Jake Schantz said...

McKee's treatise on Climax/Resolution articulates the obvious profoundly. But much of what he advises goes unnoticed today, especially as it pertains to climax itself. McKee suggests spreading the aftermaths of the climax to the resolution, and thus rounding out the loose ends of the story and leaving the audience satisfied. Today's movies are either one long successive story in the tradition of Star Wars or other Geek Opera, or supply the climax as resolution, for the purpose of creating a surprise ending, ala 6th Sense. Obviously, some of it is artistic intent, but much of it is to mask weak writing and blaring plot holes.
As for Goldman's adaptation of his own work, I found it be an extremely bad example of scriptwriting for beginning writers. Having studied screenwriting for many years now, I know for a fact this is the kind of writing that only Bill Goldman could get away with, because of the mere fact that he's Bill Goldman. His scenes directed themselves, and much of his description ran on for large chunks at a time. Beginning writers are taught to keep the page clean and keep the rivers of white space flowing. Bill Goldman, being an established writer, can do whatever the hell he wants, and does so here, but to the expense of the inexperienced. To me it illustrates the age old cliché in screenwriting: Show, don't tell.
Format and structure go hand in hand for me, and I think Goldman's screenplay undermines McKee's theories when it comes to the reading this week. By displaying a work that only a writer of Goldman's stature would be allowed to produce, he dooms his prospective students to failure because he indoctrinates us with self indulgence and ignorance.

vanessa said...

I enjoyed Goldman's screenplay for Da Vinci as much as I enjoyed the short story. It wasn't the best thing Iv'e ever read but it was alright. I'm glad he chose not to cut out any of the characters.

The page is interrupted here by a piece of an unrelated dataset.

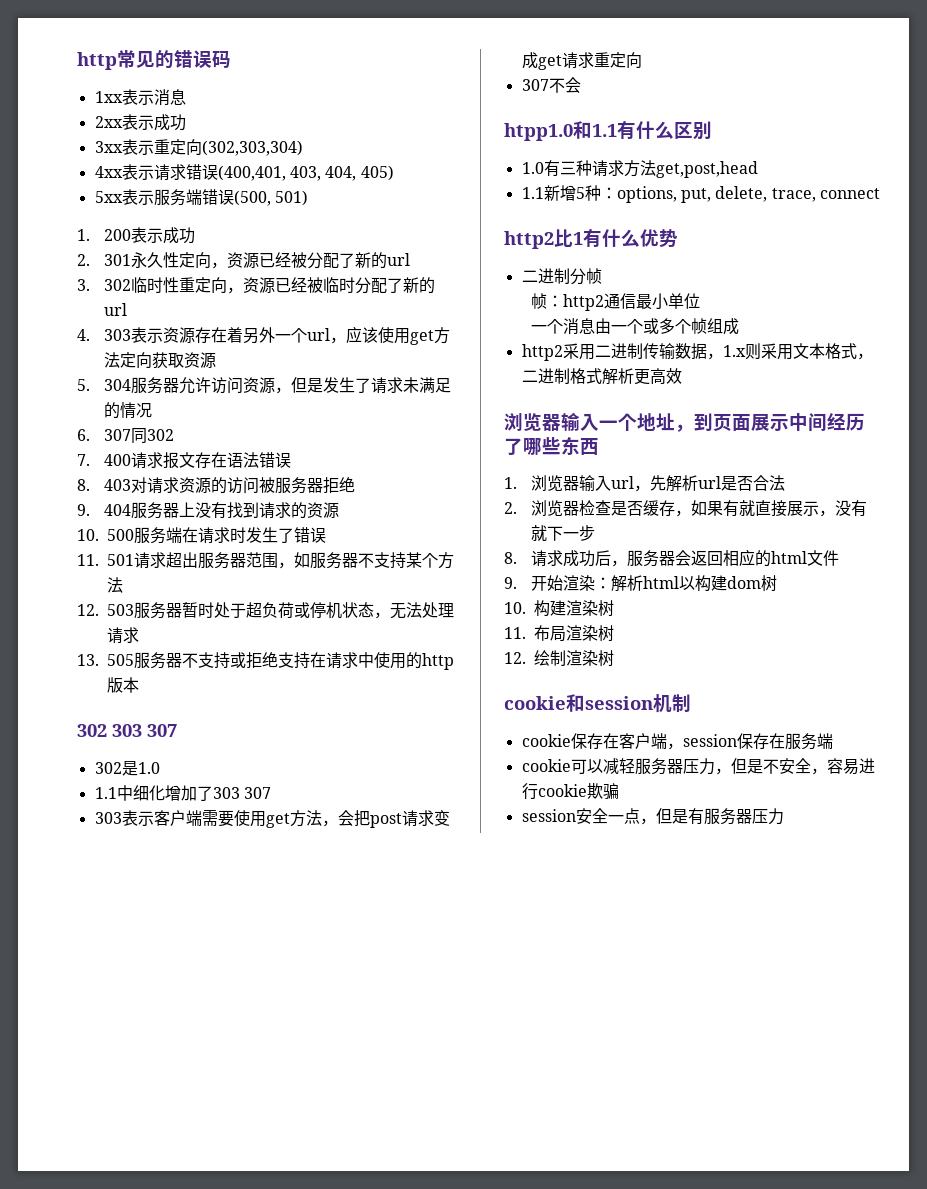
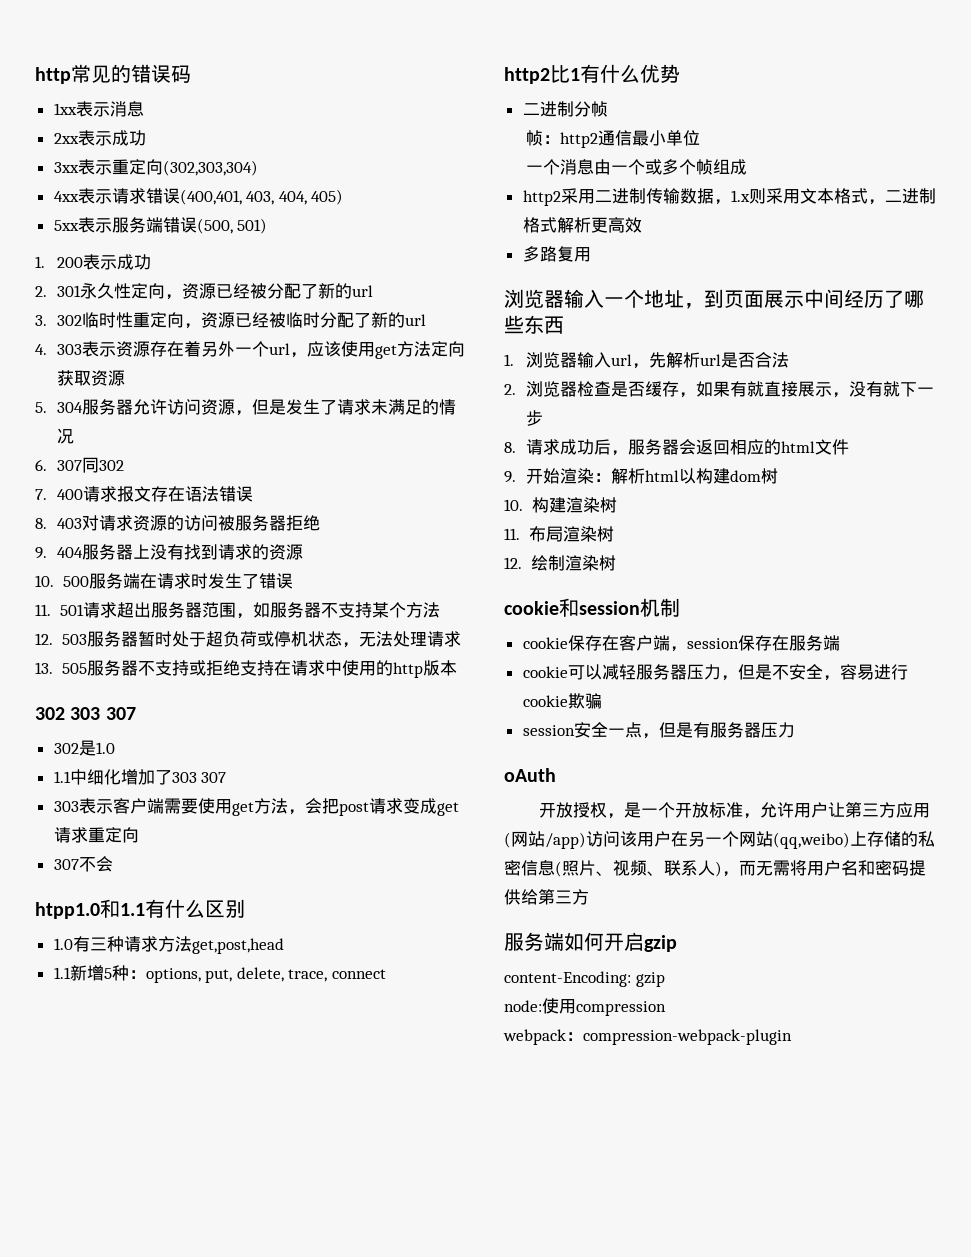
(682, 376) none -> [522,246,591,262] // 多路复用
(784, 816) none -> [504,768,556,782] [539,802,931,819] [504,831,935,849] [504,860,926,877] [504,889,589,905] [504,932,677,952] [504,971,665,987] [504,998,666,1016] [503,1029,792,1045] // oAuth // 开放授权，是一个开放标准，允许用户让第三方应用(网站/app)访问该用户在另一个网站(qq,weibo)上存储的私密信息(照片、视频、联系人)，而无需将用户名和密码提供给第三方 // 服务端如何开启gzip // content-Encoding: gzip // node:使用compression // webpack：compression-webpack-plugin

The reading in Story was very helpful and informative as usual. He emphasized true character once again versus characterization. He states that the purpose of structure is to provide building pressure and dilemas in which true character is revealed. I never thought of it like that before.

Anonymous said...

I like the way McKee broke down how structure and character work together. When it is broken down like he did, it becomes clearer on what makes a good screenplay. He empathizes that structure is carried on by the character’s choices under pressure. He mentions that the climax also reveals characterization through events that happens during the climax, and the scenes before that need to show that the character is capable of making those decisions in that last scene. Goes more into depth about how the character arc changes the character and characterization. I agree with what McKee is trying to get across, if the character doesn’t go through some kind of revelation to make an arc, the audience is going to get bored.

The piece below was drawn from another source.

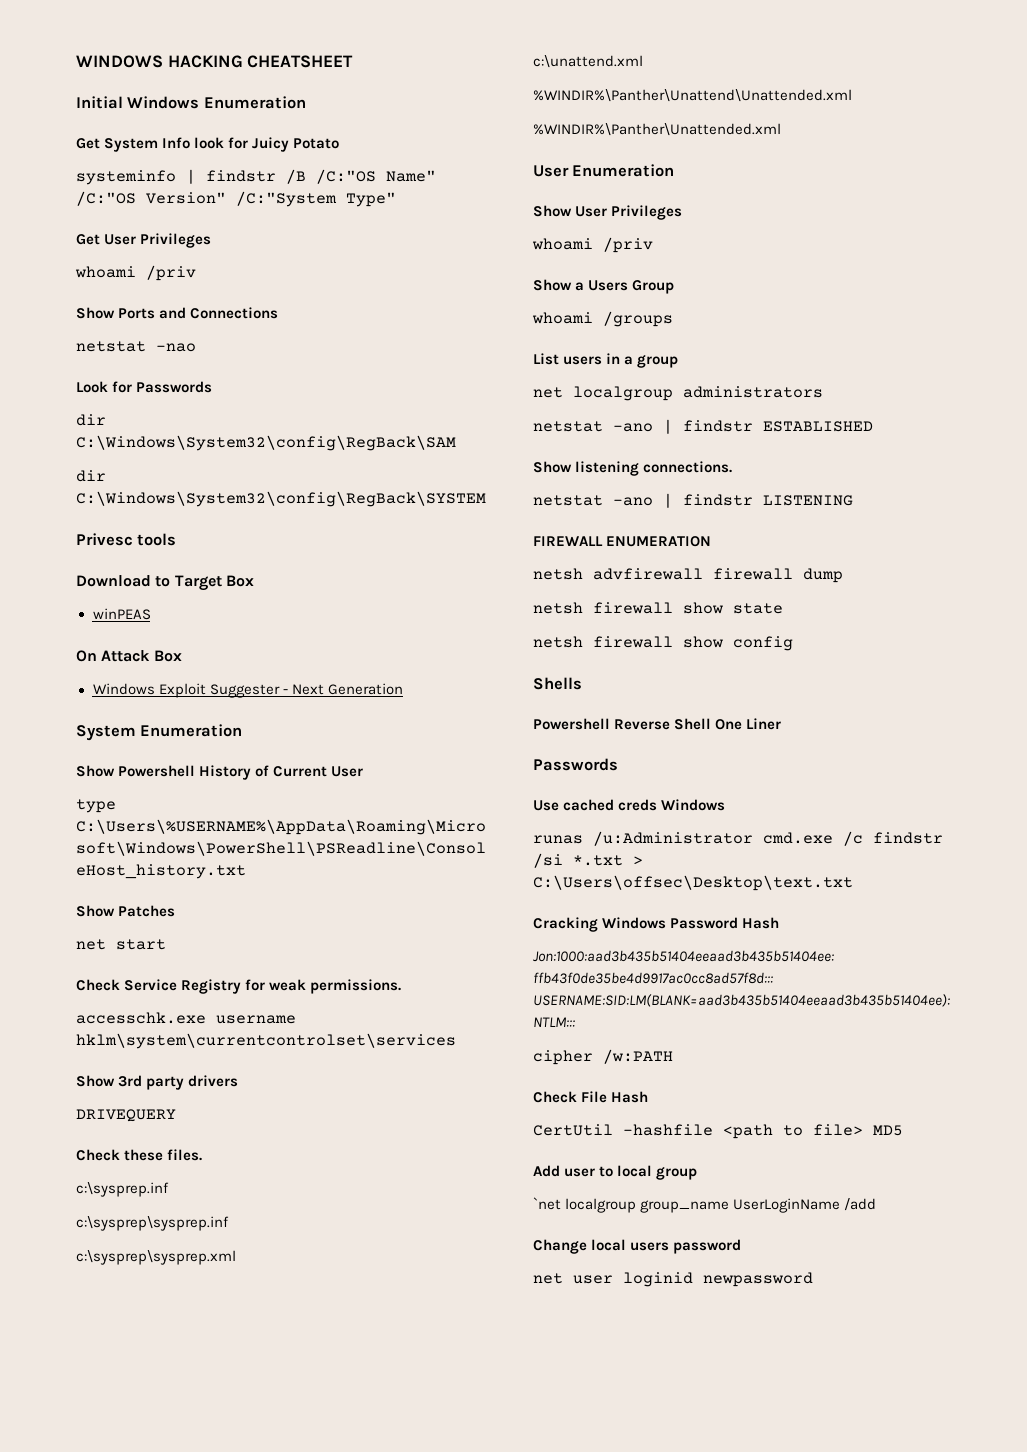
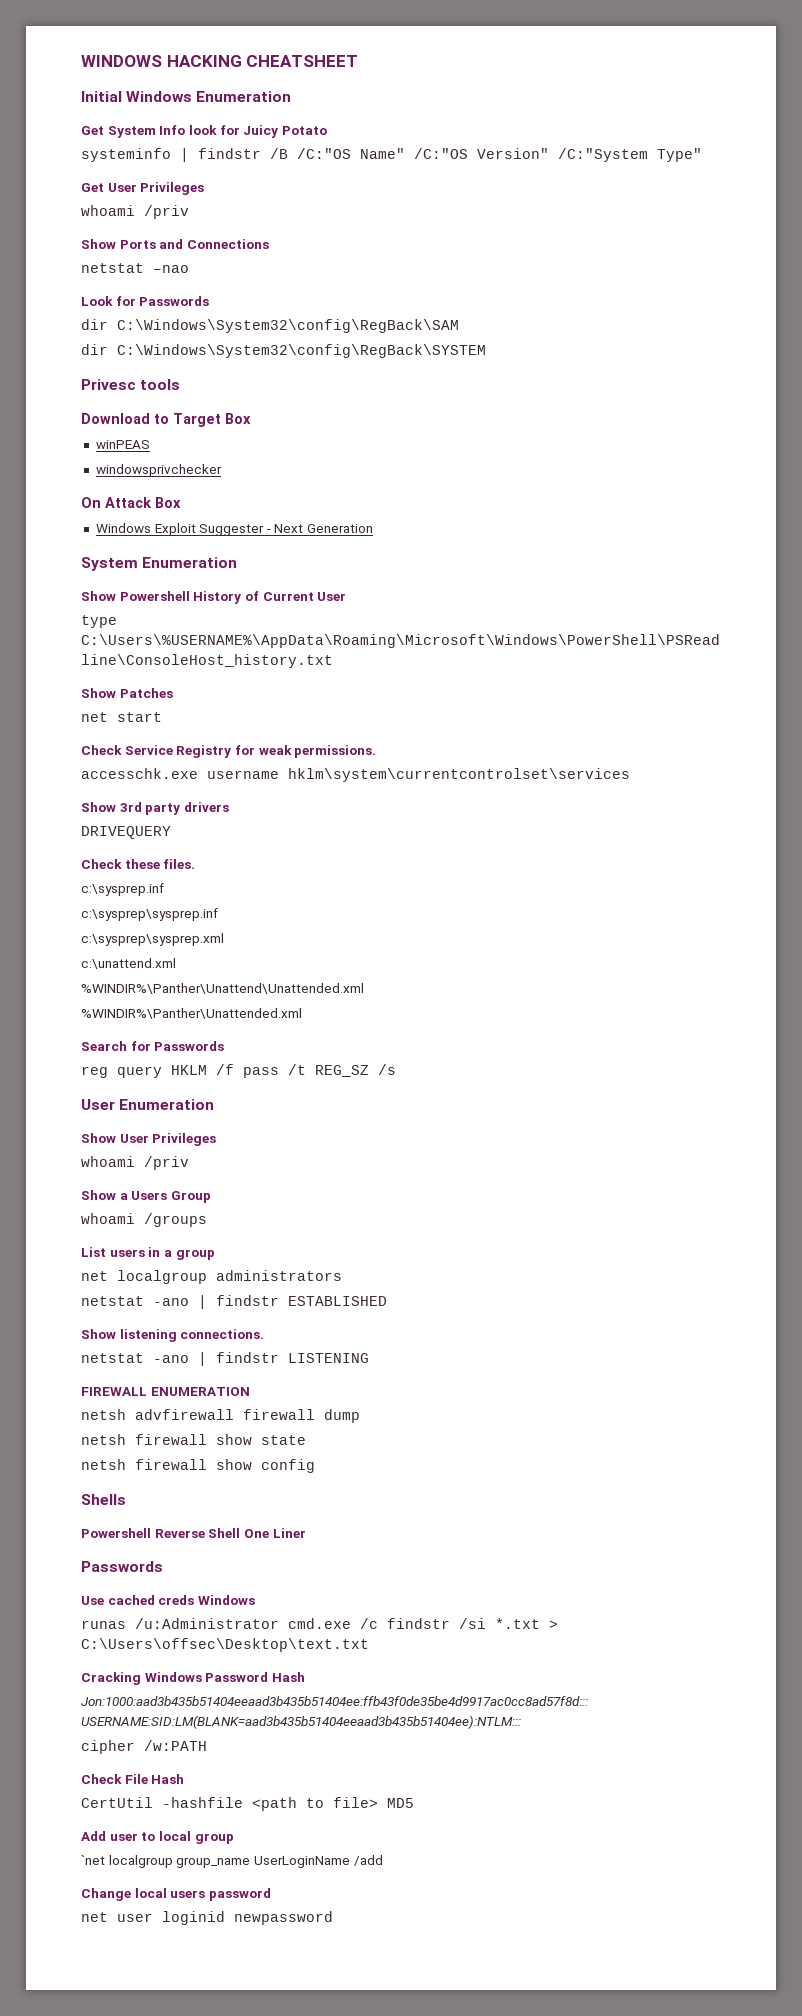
(151, 614) none -> [95,464,222,477] // windowsprivchecker
(781, 129) none -> [81,1041,225,1051] [81,1064,396,1078] // Search for Passwords // reg query HKLM /f pass /t REG_SZ /s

I liked how Goldman gave you the original short story, went over the issues you come across when adapting, than gave you the adapted screenplay. The screenplay, I thought adapted out pretty well, it had all the emotional elements as the short. I like how he choose to follow a marble in the beginning, considering through out the short, playing the game was apart of the boys life. It is always interesting what kind of visual the screenwriter chooses from the short.

Lai Saelee said...

STORYI really enjoyed reading this chapter. I now understand a lot more about how characters decisions are portrayed through structure and character. And how they are interlocked and the story is created out of choices under pressure. I also took out from the book is the ending of the story on how the climax or the last act is the most satisfying experience of all.